Она вогнала крюк под ребра, подвесив его, как тушу в мясной лавке. Снотра провела рукой по его животу, и мышцы разошлись, как занавес, открывая кишки, синие от холода. Они выпали наружу, извиваясь, как змеи, и тогда Вар начала их резать – медленно, методично, превращая в ленты, которые Снотра плела в косу, петлю, удавку. Локи дергался, но каждое движение рвало плоть, а ледяные иглы глубже впивались в кости.

Когда они насытились, тело восстановилось. Мясо срослось, кожа затянулась, но память боли осталась, жгучая, как клеймо. Это был дар Снотры – способность чувствовать каждый миг заново, будто время перематывалось назад, оставляя раны открытыми.

Следующий цикл начался с воды. Вар наполнила его легкие черной жижей из болот Нифльхейма, а Снотра села ему на грудь, сжимая горло бедрами, пока он не захлебнулся. Он умер – и тут же ожил, чтобы утонуть снова. Его ногти, вывернутые назад, царапали камень, оставляя борозды, которые тут же зарастали.

Потом пришли черви. Они вылупились из яиц, отложенных мухами в его глазницах, и начали грызть путь наружу, пробираясь сквозь мышцы, размягченные гноем. Локи чувствовал, как они шевелятся под кожей, как его тело становится ульем для их липкого потомства. Снотра наблюдала, гладя его живот, где вздувались бугры живого мяса, а Вар напевала колыбельную, чьи слова заставляли червей кусать яростнее.

Но самая изощренная пытка была в его голове. Вар вошла в его разум, как вор, и вытащила наружу все страхи, все унижения, что он причинил другим. Он увидел Сиф, рыдающую у ног Тора, Бальдра, истекающего кровью от омелы, детей – Фенрира, Йормунганда, Хель – проклинающих его имя. Каждый крик, каждое страдание ударяли, как молот по наковальне, ковали из его души гвоздь, который Снотра вбивала ему в сердце.
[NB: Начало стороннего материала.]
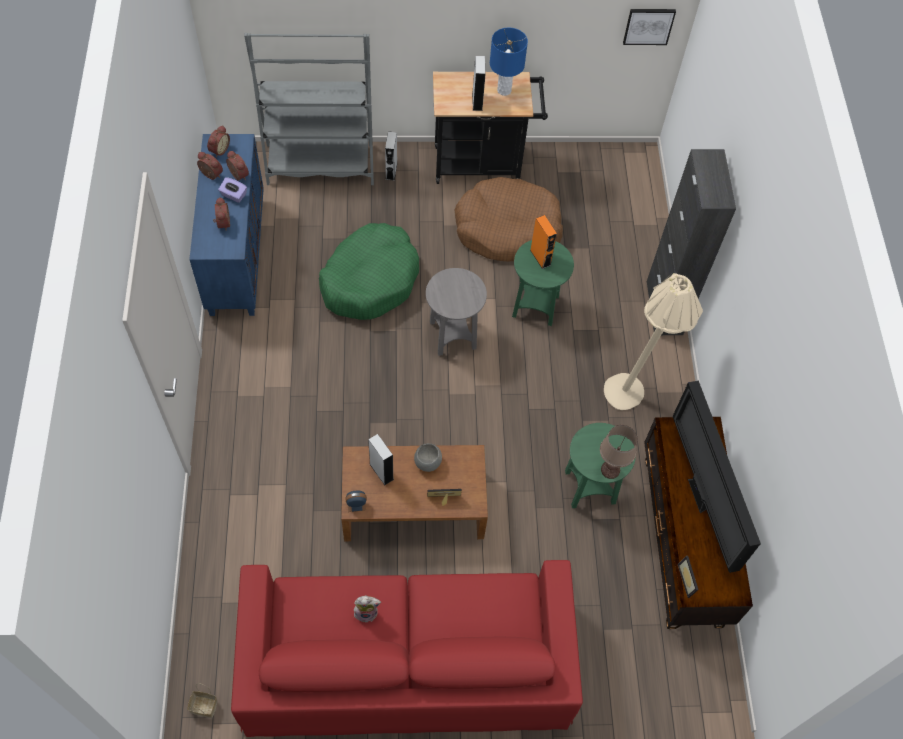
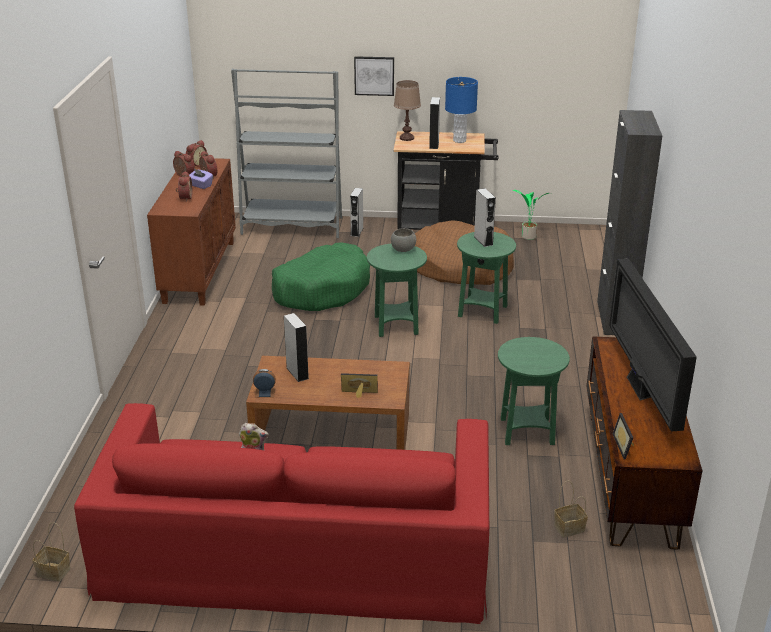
camera: 10 degrees right, 30 degrees down
blue cabinet [189,134,264,316] -> brown cabinet [147,158,236,306]
grey bowl [414,443,442,472] -> grey bowl moved to [391,228,416,252]
grey side table [426,268,487,356] -> green side table [367,244,427,337]
orange speaker [530,215,557,269] -> grey speaker [474,188,496,247]
brown table lamp [600,425,638,479] -> brown table lamp moved to [394,80,421,141]
beige floor lamp [604,273,703,410] -> none
picture [623,9,676,45] -> picture moved to [354,56,394,96]
none -> potted plant [513,190,549,240]
none -> basket [554,481,588,537]

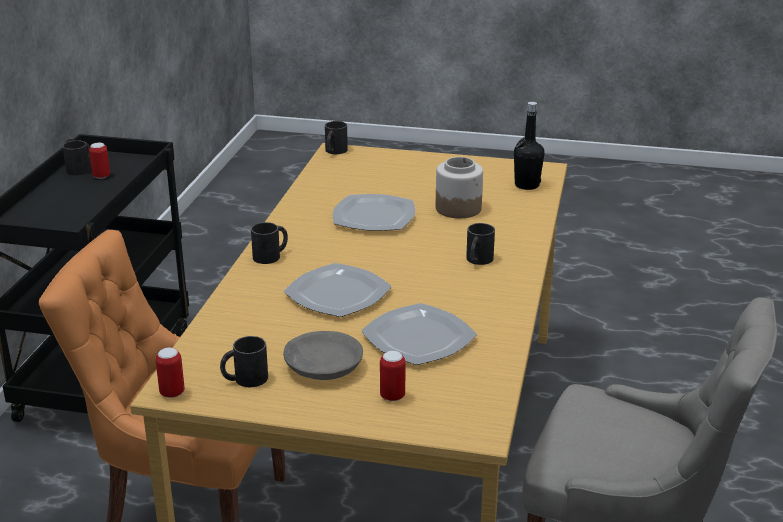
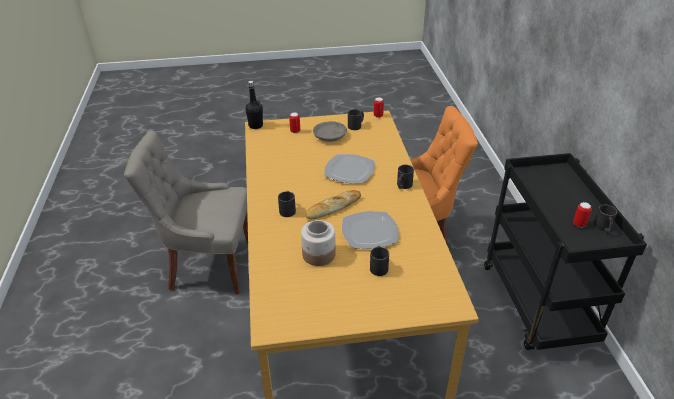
camera: 160 degrees right, 10 degrees up
black mug [325,121,348,154] -> black mug moved to [370,246,389,276]
plate [361,303,477,365] -> none
black bottle [514,102,544,190] -> black bottle moved to [245,81,263,129]
none -> bread [305,190,361,220]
И так – снова, и снова, и снова.

Кости ломали щипцами, выдергивали через раны, которые заживали, чтобы сломать их иначе. Плоть обдирали, как кожуру с фрукта, обнажая нервы, которые Снотра щекотала пером из крыла ворона. Вар вплетала в его волосы змей, чьи клыки впивались в череп, впрыскивая яд, от которого мир распадался на куски.

А потом – начало. Все сначала.

Локи кричал, смеялся, молил, но богини лишь целовали его в губы, даруя на миг нежность, прежде чем снова погрузить в бездну. Их нагота мерцала в полумраке, смесь искушения и отвращения, как гниющий цветок, что манит насекомых сладким запахом, чтобы сожрать их живьем.

Цикл не имел конца. Пещера дышала, стены сжимались и расширялись, как легкие, перемалывая его надежды в прах.

А Вар и Снотра танцевали вокруг него, их волосы сплетались с тенями, а смех капал на пол, превращаясь в скорпионов. Они были не просто палачами – они были самой Судьбой, что укусила свой собственный хвост.